Once again, though, we are focusing on means and modalities without specifying the ends. That's been true for most of the past decade's engagement in the place. Having rooted out the al-Qaeda leadership and toppled the Taliban from their perch in Kabul, we made the fateful decision to stick around. Exactly why never has been clear. Was it to nation build and state build? To turn Afghanistan into a beacon of modern democracy in a backward region -- a match to Iraq in the Middle East? Was an integral part of that project a desire to secure the rights of Afghan women? Was the purpose to extend the reach of American military bases deep into Central Asia so as better to deal with whomever or whatever might become hostile to the United States and its clients?

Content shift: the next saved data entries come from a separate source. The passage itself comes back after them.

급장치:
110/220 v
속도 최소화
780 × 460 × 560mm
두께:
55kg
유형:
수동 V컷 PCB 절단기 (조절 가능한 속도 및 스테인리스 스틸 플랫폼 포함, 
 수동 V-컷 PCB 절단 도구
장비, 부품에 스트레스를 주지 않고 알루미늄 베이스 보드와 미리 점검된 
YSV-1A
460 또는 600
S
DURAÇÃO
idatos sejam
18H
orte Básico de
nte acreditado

The only answer we received was that it was critical to American domestic security that we preclude even the remote possibility that another salafist regime might take power in Afghanistan which could once again accommodate Islamist terrorists bent on striking the United States. There was a certain logic to this position -- if the measure of security was zero threat. It was on those grounds, even though never fully or explicitly articulated, that we set the goal of extirpating the Taliban as a political force -- across the Durand Line as well as in Afghanistan proper. They posed an indirect threat, not a direct one. After all, no Taliban has killed a single Westerner outside of Afghanistan or Pakistan. But the specter of another 9/11 still stigmatized them as the enemy that had to be liquidated. This was the justification for Obama's two-phase escalation since January 2009. This was the justification for experimenting with David Petraeus' fashionable new-old COIN strategies. This was the justification for extending the war into Pakistan, for turning the vise on the Pakistani leadership, for alienating them so completely as to make them hostile to the Washington and all its works. This was the justification for sowing the seeds of civil war in this nuclear armed country. This was the justification for subordinating our nuclear concerns to the will-o'-wisp adventure in the Hindu Kush and other Afghan badlands searching for the Holy Grail of absolute security.

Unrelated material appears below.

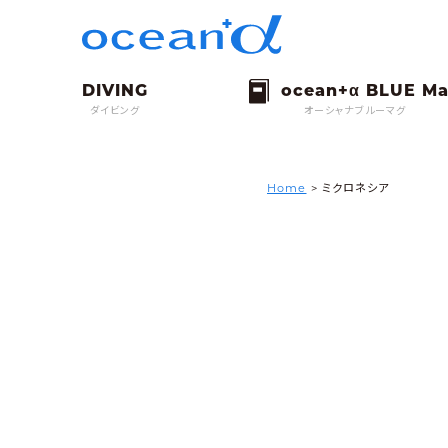
ダイビング
オーシャナブルーマグ
Home
>
ミクロネシア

Now we are told by Joe Biden that the Taliban were never the enemy. I guess that we have been rampaging around the place for 9 years, killing and being killed, wasting several hundred billion dollars, to crush a different enemy. Who? Hardcore Soviet revanchists? The opium cartel growers association? This deceitful nonsense is apiece with the earlier witless formulation that "we'll know success when we see it." That our leaders believe, rightly, that they can get away with such inane remarks on an issue of such saliency is the most telling commentary on the comatose state of public discourse nowadays. The question now is: will we know failure when we see? The answer is 'no' since success or failure depends on having a clear sense of what you're trying to do. We don't have one.

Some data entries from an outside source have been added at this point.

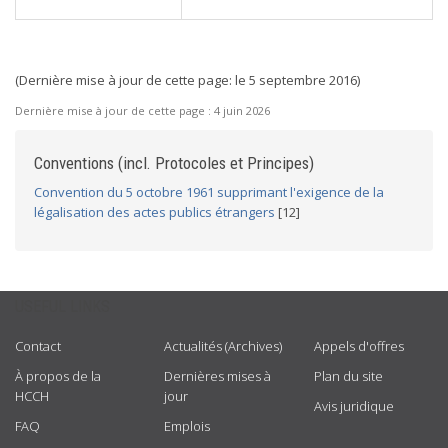
(Dernière mise à jour de cette page: le 5 septembre 2016)
Dernière mise à jour de cette page :
4 juin 2026
Conventions (incl. Protocoles et Principes)
Convention du 5 octobre 1961 supprimant l'exigence de la
légalisation des actes publics étrangers
[12]
USEFUL LINKS
Contact
Actualités (Archives)
Appels d'offres
À propos de la
Dernières mises à
Plan du site
HCCH
jour
Avis juridique
FAQ
Emplois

The bitter truth is that the Obama administration foreign policy team is witless about too many things. There is a strong case to made that it is not competent to be the custodian of the nation's welfare in the larger world; nor is it honest about its shortcomings. In both senses, they are irresponsible. The White House in particular assays everything in terms of two simple criteria: is it spinnable?; will it help Barack Obama get reelected? Even on that score, they can't get their story straight. One day, Mr. Panetta affirms that the combat mission will end in 2013 -- earlier than previously announced. The next day General Petraeus corrects him in assuring us that nothing has changed. That's true if the reference of what hasn't changed had been to the fecklessness of the Obama cohort -- and its inability to think or act coherently.
The alternatives offer no greater comfort. They vow to bomb Iran within days of being seated in the Oval Office. Mr. Obama too may take us into a war with Iran -- out of immaturity and fatuousness.